I dati pubblicati in questi giorni con le tavola di mortalità del 2018 (http://dati.istat.it/Index.aspx?DataSetCode=DCIS_MORTALITA1) conferma la continua crescita della speranza di vita tanto che Marsili e colleghi pubblicano su Science un articolo in cui dimostrano che la speranza di vita non accenna per il momento neppure ad avere una  limitazione della crescita. (allegato 7)

Nel grafico i risultano evidenti alcune anomalie con una crescita più elevata nel 2014 cui segue un temporaneo calo nel 2015 (crisi da influenza) ed una seguente crescita ancora superiore al trend nel 2016, ma la crescita dal 2009 (81,38 anni) al 2018 (82,98) è importante e corrisponde alla crescita di più di un giorno di speranza vita ogni settimana che passa!

Evitiamo di riprendere la querelle relativa alle cause di queste anomalie e registriamo con soddisfazione che “quoad vitam” la popolazione italiana migliora seppur “quoad valetudinem” la situazione non è del tutto rosea, ma il discorso è diverso.

Analizzando le probabilità di decesso nel decennio per ciascuna classe di età e calcolando dapprima gli scarti dalla media del decennio e successivamente le medie mobili triennali, si osserva che per tutte le classi di età, tranne una, si osserva un costante trend in diminuzione.

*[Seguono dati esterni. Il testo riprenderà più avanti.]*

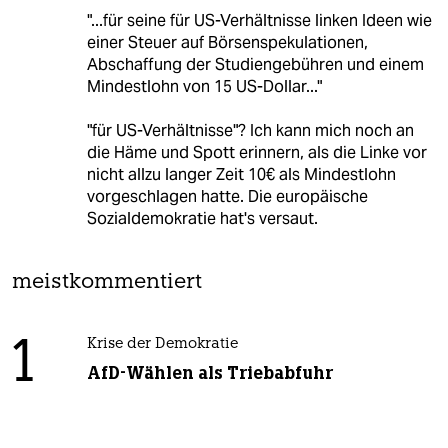
"...für seine für US-Verhältnisse linken Ideen wie
einer Steuer auf Börsenspekulationen,
Abschaffung der Studiengebühren und einem
Mindestlohn von 15 US-Dollar..."
"für US-Verhältnisse"? Ich kann mich noch an
die Häme und Spott erinnern, als die Linke vor
nicht allzu langer Zeit 10€ als Mindestlohn
vorgeschlagen hatte. Die europäische
Sozialdemokratie hat's versaut.
meistkommentiert
1
Krise der Demokratie
AfD-Wählen als Triebabfuhr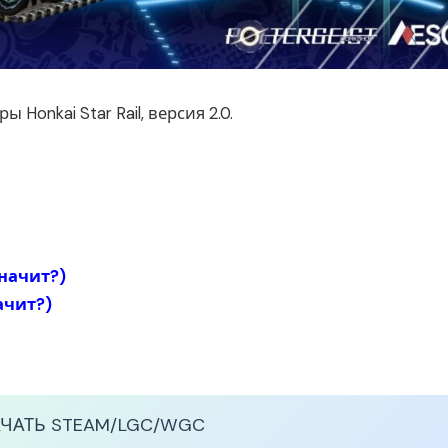
 Honkai Star Rail, версия 2.0.
значит?
)
ачит?
)
АЧАТЬ
STEAM/LGC/WGC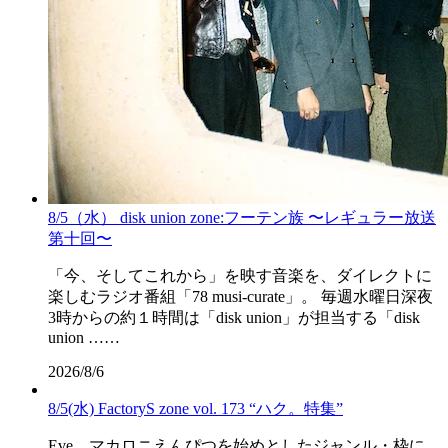
8/5（水） disk union zone:フーテン族 〜レギュラー放送
第十回〜
「今、そしてこれから」を映す音楽を、ダイレクトに
楽しむラジオ番組「78 musi-curate」。 毎週水曜日深夜
3時からの約１時間は「disk union」が担当する「disk
union ……
2026/8/6
8/5(水) FactoryS zone vol. 173 “ハク。特集”
Eve、マカロニえんぴつを始めとしたジャンル・枠に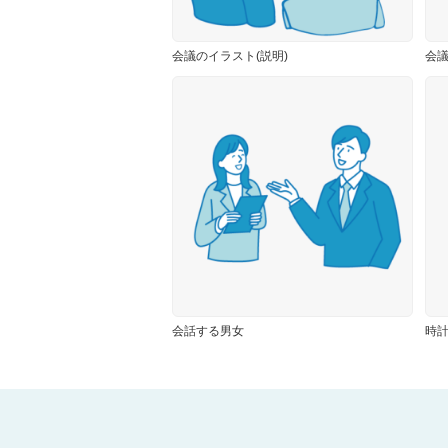
会議のイラスト(説明)
会議
会話する男女
時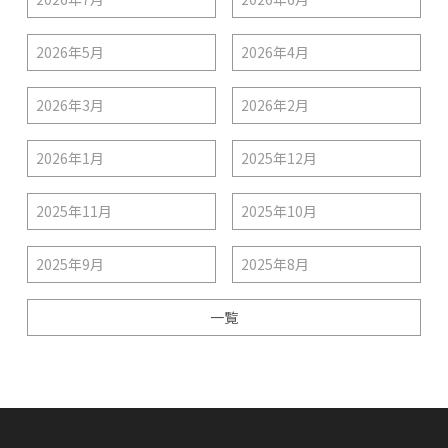
2026年5月
2026年4月
2026年3月
2026年2月
2026年1月
2025年12月
2025年11月
2025年10月
2025年9月
2025年8月
一覧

Si osservi che sino a 89 anni i trend sono costantemente in diminuzione pur con un lieve incremento per la classe di età 10-14 anni a fine periodo ed invece la classe 90-94 ha una forte diminuzione cui segue un forte aumento. E’ questo rinforza il nostro sospetto che ci sia qualcosa che non funzioni nei dati o nei calcoli per questa classe di età!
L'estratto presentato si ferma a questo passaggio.